Charlie, in regards to your original question, I have found it helpful at times to seek the view of one who is Jewish who has converted to faith in Christ. If they are studied in the Jewish background, they may be able to shed light on it from a Semitic angle rather than our western/gentile angle. 
You know...if we want to know what a Jewish person may have thought, ask a Jewish person.


----------



## au5t1n (Aug 28, 2009)

Bear in mind, though, that when asking a Jewish person about Jewish views of the Messiah, their views have been affected by 2000 years of living alongside and reacting to Christian beliefs. The modern Jew will deny that any divinity of the Messiah has EVER been believed among Jews, but this opinion has been shaped by two millennia of his culture reacting to the Christian belief that the Messiah is fully God and fully man.

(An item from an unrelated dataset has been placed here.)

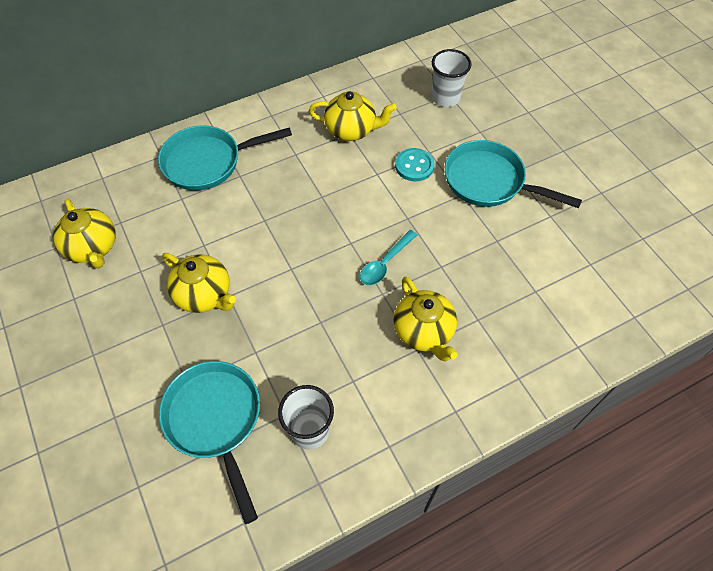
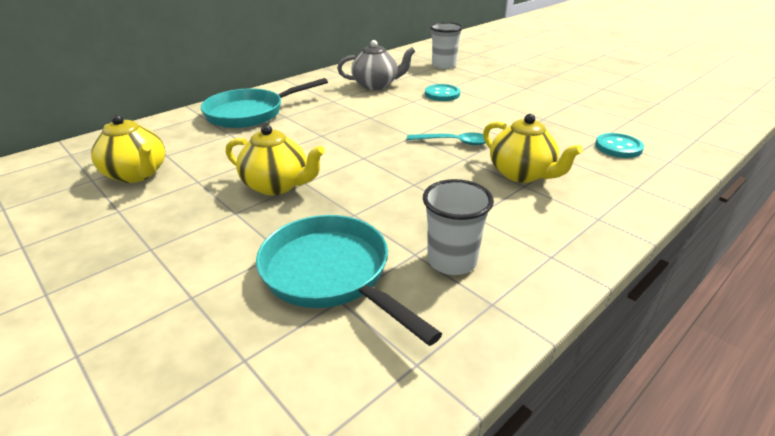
camera: 15 degrees left, 25 degrees down
(351, 130) = (376, 85): yellow teapot -> grey teapot
(385, 263) = (453, 142): turquoise spoon -> turquoise spoon turned 105 degrees counterclockwise
(489, 181) = (510, 94): turquoise pan -> none
(542, 311) = (618, 147): none -> turquoise button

-----Added 8/28/2009 at 10:14:41 EST-----

Ultimately, I think that the Jews of Christ's time had a higher view of the Messiah, but they didn't believe Jesus could be it, for various reasons, so his statements were counted blasphemous. Also, I doubt they would have had a fully formed idea of incarnation. The idea that the Messiah might be God in human form would have been a little much. But did they have some notion of his divinity? I think so. Many of the prophecies the Pharisees considered messianic gave very clear hints of his divine status - e.g. David called him "My Lord," and they acknowledged that this was indeed a messianic prophecy because Jesus quotes it to them as proof, clearly indicating they already believed it was a reference to the coming Messiah.


----------